• **Given passage**
_____
Yep, we need to hook there. Otherwise it won't be transparent.

Last time the objection was that this would be ovs specific. But that is
passed today. We have switchdev infra with objects, we have cls_flower
which would use the same object. I say let's do this now.

--
To unsubscribe from this list: send the line "unsubscribe netdev" in
the body of a message to majordomo@vger.kernel.org
More majordomo info at  http://vger.kernel.org/majordomo-info.html
John Fastabend July 16, 2015, 2:41 p.m. UTC | #5
On 15-07-16 01:14 AM, Jiri Pirko wrote:
> Thu, Jul 16, 2015 at 09:09:39AM CEST, sfeldma@gmail.com wrote:
>> On Wed, Jul 15, 2015 at 11:58 PM, Jiri Pirko <jiri@resnulli.us> wrote:
>>> Thu, Jul 16, 2015 at 08:40:31AM CEST, sfeldma@gmail.com wrote:
>>>> On Wed, Jul 15, 2015 at 6:39 PM, Simon Horman
>>>> <simon.horman@netronome.com> wrote:
>>>>> Teach rocker to forward packets to CPU when a port is joined to Open vSwitch.
>>>>> There is scope to later refine what is passed up as per Open vSwitch flows
>>>>> on a port.
>>>>>
>>>>> This does not change the behaviour of rocker ports that are
>>>>> not joined to Open vSwitch.
_____
• **Given data**
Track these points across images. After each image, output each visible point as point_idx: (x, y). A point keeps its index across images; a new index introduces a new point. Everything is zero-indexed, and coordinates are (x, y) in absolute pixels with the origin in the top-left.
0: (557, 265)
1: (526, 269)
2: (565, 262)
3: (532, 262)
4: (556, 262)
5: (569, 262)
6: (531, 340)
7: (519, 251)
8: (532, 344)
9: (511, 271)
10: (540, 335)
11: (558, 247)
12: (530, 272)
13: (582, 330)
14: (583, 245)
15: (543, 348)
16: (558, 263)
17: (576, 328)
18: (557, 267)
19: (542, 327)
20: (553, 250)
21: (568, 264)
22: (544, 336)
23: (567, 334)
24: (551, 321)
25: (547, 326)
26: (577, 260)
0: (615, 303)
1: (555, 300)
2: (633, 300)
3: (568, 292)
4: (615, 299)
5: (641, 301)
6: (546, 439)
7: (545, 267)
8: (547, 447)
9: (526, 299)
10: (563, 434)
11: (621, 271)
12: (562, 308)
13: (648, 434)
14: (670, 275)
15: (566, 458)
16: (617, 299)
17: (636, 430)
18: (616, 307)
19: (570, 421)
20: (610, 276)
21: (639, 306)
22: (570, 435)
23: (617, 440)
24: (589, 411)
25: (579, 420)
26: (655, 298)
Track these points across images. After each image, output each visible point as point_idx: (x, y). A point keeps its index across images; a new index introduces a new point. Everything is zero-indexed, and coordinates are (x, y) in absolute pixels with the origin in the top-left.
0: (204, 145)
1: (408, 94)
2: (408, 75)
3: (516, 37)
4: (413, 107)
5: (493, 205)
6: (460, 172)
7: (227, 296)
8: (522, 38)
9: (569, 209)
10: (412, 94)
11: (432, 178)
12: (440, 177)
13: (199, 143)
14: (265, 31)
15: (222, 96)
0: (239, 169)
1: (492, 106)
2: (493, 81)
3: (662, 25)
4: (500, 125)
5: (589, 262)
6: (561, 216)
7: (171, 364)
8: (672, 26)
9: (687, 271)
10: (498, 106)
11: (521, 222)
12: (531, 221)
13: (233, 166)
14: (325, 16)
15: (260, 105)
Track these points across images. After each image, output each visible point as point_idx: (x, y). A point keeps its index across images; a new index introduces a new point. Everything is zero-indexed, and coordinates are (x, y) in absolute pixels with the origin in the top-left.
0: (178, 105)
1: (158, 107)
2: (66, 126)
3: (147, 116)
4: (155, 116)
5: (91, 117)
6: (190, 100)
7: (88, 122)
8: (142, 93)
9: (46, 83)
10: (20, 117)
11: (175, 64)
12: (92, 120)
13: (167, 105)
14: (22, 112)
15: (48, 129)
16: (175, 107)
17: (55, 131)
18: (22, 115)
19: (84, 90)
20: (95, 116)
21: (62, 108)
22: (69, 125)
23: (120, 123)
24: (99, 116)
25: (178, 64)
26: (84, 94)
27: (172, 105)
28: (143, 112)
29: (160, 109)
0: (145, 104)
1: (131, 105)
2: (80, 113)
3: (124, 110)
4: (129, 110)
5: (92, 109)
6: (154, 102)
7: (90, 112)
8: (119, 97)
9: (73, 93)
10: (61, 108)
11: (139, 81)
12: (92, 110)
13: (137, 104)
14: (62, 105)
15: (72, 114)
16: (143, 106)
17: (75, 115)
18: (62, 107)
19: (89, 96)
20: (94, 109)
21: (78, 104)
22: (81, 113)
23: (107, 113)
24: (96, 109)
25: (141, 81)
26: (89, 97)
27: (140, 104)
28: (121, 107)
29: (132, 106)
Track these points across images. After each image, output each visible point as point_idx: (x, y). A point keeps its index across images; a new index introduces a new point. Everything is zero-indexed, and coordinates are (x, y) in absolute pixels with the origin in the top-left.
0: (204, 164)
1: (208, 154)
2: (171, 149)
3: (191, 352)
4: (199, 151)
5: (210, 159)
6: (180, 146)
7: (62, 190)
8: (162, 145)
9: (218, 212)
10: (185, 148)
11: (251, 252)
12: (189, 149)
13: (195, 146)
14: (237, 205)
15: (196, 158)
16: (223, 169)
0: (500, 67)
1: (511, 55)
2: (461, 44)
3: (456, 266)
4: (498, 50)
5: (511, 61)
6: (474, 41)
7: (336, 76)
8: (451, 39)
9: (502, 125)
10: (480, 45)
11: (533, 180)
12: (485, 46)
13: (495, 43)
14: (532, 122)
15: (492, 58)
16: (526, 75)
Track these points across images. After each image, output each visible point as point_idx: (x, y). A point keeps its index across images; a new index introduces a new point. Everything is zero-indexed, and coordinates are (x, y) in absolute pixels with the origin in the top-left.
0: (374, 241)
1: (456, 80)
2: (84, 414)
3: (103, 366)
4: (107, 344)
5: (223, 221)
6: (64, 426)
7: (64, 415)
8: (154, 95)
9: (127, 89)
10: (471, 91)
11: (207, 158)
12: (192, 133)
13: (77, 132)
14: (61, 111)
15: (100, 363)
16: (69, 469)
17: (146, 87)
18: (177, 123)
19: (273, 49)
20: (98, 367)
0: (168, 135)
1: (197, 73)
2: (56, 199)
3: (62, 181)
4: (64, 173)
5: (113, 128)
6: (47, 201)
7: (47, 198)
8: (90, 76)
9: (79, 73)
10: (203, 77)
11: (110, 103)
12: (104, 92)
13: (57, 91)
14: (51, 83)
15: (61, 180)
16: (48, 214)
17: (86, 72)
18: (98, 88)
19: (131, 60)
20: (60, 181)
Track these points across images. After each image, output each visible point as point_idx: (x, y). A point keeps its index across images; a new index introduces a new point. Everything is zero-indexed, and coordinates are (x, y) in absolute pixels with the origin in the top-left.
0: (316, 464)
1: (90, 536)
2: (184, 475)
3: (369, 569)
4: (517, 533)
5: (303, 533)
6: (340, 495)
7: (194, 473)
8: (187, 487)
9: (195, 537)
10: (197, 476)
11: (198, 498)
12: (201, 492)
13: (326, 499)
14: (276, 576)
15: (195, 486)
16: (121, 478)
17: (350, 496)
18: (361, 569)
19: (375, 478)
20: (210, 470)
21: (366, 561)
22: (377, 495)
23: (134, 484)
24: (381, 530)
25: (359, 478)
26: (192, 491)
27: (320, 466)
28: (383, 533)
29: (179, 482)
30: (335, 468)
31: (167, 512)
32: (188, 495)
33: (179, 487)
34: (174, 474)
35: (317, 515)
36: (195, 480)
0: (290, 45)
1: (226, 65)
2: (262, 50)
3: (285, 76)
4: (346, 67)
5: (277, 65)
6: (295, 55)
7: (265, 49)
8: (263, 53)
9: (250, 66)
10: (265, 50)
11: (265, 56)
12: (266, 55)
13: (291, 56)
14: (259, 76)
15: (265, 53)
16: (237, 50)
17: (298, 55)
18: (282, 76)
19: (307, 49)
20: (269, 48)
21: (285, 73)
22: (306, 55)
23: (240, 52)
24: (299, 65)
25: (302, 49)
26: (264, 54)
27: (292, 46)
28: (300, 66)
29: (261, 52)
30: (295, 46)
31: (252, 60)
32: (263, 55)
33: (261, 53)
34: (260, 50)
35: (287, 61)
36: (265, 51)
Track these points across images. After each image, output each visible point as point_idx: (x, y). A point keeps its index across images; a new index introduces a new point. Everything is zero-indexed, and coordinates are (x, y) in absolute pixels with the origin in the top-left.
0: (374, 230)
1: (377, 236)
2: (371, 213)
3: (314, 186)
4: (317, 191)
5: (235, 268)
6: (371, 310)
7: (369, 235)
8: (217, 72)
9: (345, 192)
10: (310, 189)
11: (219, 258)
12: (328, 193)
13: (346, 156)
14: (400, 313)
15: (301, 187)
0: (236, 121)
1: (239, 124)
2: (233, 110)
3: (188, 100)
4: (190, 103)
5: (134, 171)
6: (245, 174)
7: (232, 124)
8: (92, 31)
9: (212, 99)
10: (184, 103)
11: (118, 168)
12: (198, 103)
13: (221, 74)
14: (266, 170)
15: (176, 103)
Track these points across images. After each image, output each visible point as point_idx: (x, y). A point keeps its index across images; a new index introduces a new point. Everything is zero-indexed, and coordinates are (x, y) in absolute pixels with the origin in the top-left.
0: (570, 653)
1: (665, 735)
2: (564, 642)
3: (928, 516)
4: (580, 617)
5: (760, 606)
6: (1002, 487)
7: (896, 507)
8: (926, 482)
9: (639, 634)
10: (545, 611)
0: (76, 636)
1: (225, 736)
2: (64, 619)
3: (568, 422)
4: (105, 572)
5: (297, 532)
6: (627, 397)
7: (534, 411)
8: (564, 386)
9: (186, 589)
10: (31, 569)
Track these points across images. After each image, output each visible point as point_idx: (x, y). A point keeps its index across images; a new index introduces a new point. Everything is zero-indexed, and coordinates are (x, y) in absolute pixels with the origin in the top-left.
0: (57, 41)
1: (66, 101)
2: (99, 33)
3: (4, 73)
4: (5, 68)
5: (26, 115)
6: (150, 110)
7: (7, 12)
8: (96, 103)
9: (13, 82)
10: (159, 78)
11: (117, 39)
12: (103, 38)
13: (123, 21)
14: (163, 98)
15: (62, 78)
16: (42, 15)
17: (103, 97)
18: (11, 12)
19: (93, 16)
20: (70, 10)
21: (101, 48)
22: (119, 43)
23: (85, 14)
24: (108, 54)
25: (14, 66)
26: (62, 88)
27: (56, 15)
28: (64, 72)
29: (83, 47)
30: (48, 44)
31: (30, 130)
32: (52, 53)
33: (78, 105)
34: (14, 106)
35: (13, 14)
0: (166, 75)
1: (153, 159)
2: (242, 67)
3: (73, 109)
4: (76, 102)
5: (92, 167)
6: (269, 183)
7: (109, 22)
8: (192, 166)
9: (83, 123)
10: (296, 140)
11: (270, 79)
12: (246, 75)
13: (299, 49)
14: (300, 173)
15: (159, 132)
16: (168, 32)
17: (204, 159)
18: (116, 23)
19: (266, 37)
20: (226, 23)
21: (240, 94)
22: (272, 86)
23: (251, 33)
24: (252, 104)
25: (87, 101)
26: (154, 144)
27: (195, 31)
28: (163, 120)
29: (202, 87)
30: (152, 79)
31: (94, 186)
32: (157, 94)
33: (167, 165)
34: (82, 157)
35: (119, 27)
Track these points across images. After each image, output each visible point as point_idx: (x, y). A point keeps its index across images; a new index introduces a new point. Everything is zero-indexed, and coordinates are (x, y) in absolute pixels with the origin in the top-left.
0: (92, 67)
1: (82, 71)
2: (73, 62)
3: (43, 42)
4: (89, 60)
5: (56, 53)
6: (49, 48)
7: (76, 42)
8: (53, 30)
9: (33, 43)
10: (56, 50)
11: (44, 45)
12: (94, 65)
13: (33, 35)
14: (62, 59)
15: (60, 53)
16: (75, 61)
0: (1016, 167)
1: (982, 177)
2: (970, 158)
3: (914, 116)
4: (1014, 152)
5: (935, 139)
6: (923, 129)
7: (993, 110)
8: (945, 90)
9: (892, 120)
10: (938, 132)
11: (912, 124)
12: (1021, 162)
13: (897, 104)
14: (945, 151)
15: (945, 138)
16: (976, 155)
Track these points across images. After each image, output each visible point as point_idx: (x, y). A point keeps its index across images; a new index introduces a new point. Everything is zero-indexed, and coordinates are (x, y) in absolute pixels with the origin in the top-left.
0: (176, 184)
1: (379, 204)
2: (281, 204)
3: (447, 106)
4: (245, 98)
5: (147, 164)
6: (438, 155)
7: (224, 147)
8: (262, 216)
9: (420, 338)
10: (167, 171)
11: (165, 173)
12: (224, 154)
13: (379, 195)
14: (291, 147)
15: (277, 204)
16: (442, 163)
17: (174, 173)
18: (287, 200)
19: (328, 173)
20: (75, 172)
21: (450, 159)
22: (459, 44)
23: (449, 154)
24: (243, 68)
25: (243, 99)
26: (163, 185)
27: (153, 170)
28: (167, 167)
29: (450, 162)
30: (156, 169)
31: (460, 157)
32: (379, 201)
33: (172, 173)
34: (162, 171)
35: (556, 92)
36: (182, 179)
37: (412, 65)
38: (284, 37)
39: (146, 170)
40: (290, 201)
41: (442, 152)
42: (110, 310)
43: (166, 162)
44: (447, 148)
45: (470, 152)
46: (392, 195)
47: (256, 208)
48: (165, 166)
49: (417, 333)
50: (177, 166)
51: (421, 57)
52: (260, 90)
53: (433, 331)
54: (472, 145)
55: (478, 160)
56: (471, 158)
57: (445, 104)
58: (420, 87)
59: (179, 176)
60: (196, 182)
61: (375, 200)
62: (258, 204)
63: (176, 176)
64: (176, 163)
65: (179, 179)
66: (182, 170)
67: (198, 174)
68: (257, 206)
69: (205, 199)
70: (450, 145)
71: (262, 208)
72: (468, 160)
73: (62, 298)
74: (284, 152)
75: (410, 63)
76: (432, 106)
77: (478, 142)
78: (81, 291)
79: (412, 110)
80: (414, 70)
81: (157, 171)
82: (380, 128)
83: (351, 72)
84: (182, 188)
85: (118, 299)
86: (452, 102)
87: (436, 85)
_____
• **Check your understanding**
1: In the rocker thread, why does the writer consider the earlier objection that this would be specific to Open vSwitch no longer valid?
2: Answer these about the rocker thread:
(a) Who posted the message dated July 16, 2015, 2:41 p.m. UTC?
(b) What does the quoted patch teach rocker to do when a port is joined to Open vSwitch?
(c) Besides the switchdev infrastructure, what does the writer say would use the same object?
3: Carry on the rocker thread from its last quoted line.

• **Answers for the exercise**
1: The writer says the objection no longer applies because switchdev now has infrastructure with objects. cls_flower would also use the same object, so the hook would not serve only Open vSwitch.

2:
(a) John Fastabend
(b) To forward packets to the CPU
(c) cls_flower

3:
>>>>>
>>>>> Signed-off-by: Simon Horman <simon.horman@netronome.com>
>>>>
>>>> Acked-by: Scott Feldman <sfeldma@gmail.com>
>>>>
>>>> Now, OVS flows on a port.  Strange enough, that was the first RFC
>>>> implementation for switchdev/rocker where we hooked into ovs-kernel
>>>> module and programmed flows into hw.  We pulled all of that code
>>>> because, IIRC, the ovs folks didn't want us hooking into the kernel
>>>> module directly.  We dropped the ovs hooks and focused on hooking
>>>> kernel's L2/L3.  The device (rocker) didn't really change: OF-DPA
>>>> pipeline was used for both.  Might be interesting to try hooking it
>>>> again.
>>>
>>>
>>> I think that now we have an infrastructure prepared for that. I mean,
>>> what we need to do is to introduce another generic switchdev object
>>> called "ntupleflow" and hook-up again into ovs datapath and cls_flower
>>> and insert/remove the object from those codes. Should be pretty easy to do.
>>
>> That sounds right.  Is the ovs datapath hooking still happening in the
>> ovs-kernel module?  Remind me again, what was the objection the last
>> time we tried that?
> 
> Yep, we need to hook there. Otherwise it won't be transparent.
> 
> Last time the objection was that this would be ovs specific. But that is
> passed today. We have switchdev infra with objects, we have cls_flower
> which would use the same object. I say let's do this now.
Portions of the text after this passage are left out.